In full and without deviation, write out the entries that follow.

Extracted page text data:
==============================
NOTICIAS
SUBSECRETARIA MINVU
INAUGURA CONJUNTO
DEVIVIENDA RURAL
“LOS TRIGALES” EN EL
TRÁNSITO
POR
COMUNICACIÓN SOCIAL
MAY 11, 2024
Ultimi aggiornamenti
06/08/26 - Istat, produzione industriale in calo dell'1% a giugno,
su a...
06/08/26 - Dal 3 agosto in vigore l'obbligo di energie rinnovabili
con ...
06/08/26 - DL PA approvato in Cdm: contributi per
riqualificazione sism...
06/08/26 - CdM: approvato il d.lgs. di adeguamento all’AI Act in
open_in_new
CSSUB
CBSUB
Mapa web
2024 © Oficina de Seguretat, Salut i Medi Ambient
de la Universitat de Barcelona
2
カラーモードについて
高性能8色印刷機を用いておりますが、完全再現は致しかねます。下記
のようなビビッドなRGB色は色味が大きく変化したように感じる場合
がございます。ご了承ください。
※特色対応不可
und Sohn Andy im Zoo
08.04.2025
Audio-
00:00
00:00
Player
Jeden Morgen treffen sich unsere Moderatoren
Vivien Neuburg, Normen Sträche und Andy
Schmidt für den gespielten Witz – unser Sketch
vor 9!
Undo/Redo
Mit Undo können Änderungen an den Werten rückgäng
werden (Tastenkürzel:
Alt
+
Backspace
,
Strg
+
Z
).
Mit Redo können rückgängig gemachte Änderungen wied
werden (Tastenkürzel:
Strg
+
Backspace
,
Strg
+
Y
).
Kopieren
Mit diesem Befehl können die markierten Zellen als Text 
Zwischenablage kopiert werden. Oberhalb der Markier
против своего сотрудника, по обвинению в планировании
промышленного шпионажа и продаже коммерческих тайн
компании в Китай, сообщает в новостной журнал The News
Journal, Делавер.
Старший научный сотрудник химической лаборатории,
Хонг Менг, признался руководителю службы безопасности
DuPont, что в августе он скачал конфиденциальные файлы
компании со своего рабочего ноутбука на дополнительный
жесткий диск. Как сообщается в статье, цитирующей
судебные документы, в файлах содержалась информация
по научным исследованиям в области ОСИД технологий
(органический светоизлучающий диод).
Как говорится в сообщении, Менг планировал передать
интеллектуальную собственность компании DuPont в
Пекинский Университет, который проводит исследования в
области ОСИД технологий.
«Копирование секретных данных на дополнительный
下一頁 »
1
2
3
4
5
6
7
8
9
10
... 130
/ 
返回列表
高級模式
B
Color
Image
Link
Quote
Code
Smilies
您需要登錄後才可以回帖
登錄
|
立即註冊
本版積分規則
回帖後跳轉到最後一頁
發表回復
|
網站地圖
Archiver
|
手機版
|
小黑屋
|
==============================
Result of the exercise:
NOTICIAS
SUBSECRETARIA MINVU
INAUGURA CONJUNTO
DEVIVIENDA RURAL
“LOS TRIGALES” EN EL
TRÁNSITO
POR
COMUNICACIÓN SOCIAL
MAY 11, 2024
Ultimi aggiornamenti
06/08/26 - Istat, produzione industriale in calo dell'1% a giugno,
su a...
06/08/26 - Dal 3 agosto in vigore l'obbligo di energie rinnovabili
con ...
06/08/26 - DL PA approvato in Cdm: contributi per
riqualificazione sism...
06/08/26 - CdM: approvato il d.lgs. di adeguamento all’AI Act in
open_in_new
CSSUB
CBSUB
Mapa web
2024 © Oficina de Seguretat, Salut i Medi Ambient
de la Universitat de Barcelona
2
カラーモードについて
高性能8色印刷機を用いておりますが、完全再現は致しかねます。下記
のようなビビッドなRGB色は色味が大きく変化したように感じる場合
がございます。ご了承ください。
※特色対応不可
und Sohn Andy im Zoo
08.04.2025
Audio-
00:00
00:00
Player
Jeden Morgen treffen sich unsere Moderatoren
Vivien Neuburg, Normen Sträche und Andy
Schmidt für den gespielten Witz – unser Sketch
vor 9!
Undo/Redo
Mit Undo können Änderungen an den Werten rückgäng
werden (Tastenkürzel:
Alt
+
Backspace
,
Strg
+
Z
).
Mit Redo können rückgängig gemachte Änderungen wied
werden (Tastenkürzel:
Strg
+
Backspace
,
Strg
+
Y
).
Kopieren
Mit diesem Befehl können die markierten Zellen als Text 
Zwischenablage kopiert werden. Oberhalb der Markier
против своего сотрудника, по обвинению в планировании
промышленного шпионажа и продаже коммерческих тайн
компании в Китай, сообщает в новостной журнал The News
Journal, Делавер.
Старший научный сотрудник химической лаборатории,
Хонг Менг, признался руководителю службы безопасности
DuPont, что в августе он скачал конфиденциальные файлы
компании со своего рабочего ноутбука на дополнительный
жесткий диск. Как сообщается в статье, цитирующей
судебные документы, в файлах содержалась информация
по научным исследованиям в области ОСИД технологий
(органический светоизлучающий диод).
Как говорится в сообщении, Менг планировал передать
интеллектуальную собственность компании DuPont в
Пекинский Университет, который проводит исследования в
области ОСИД технологий.
«Копирование секретных данных на дополнительный
下一頁 »
1
2
3
4
5
6
7
8
9
10
... 130
/ 
返回列表
高級模式
B
Color
Image
Link
Quote
Code
Smilies
您需要登錄後才可以回帖
登錄
|
立即註冊
本版積分規則
回帖後跳轉到最後一頁
發表回復
|
網站地圖
Archiver
|
手機版
|
小黑屋
|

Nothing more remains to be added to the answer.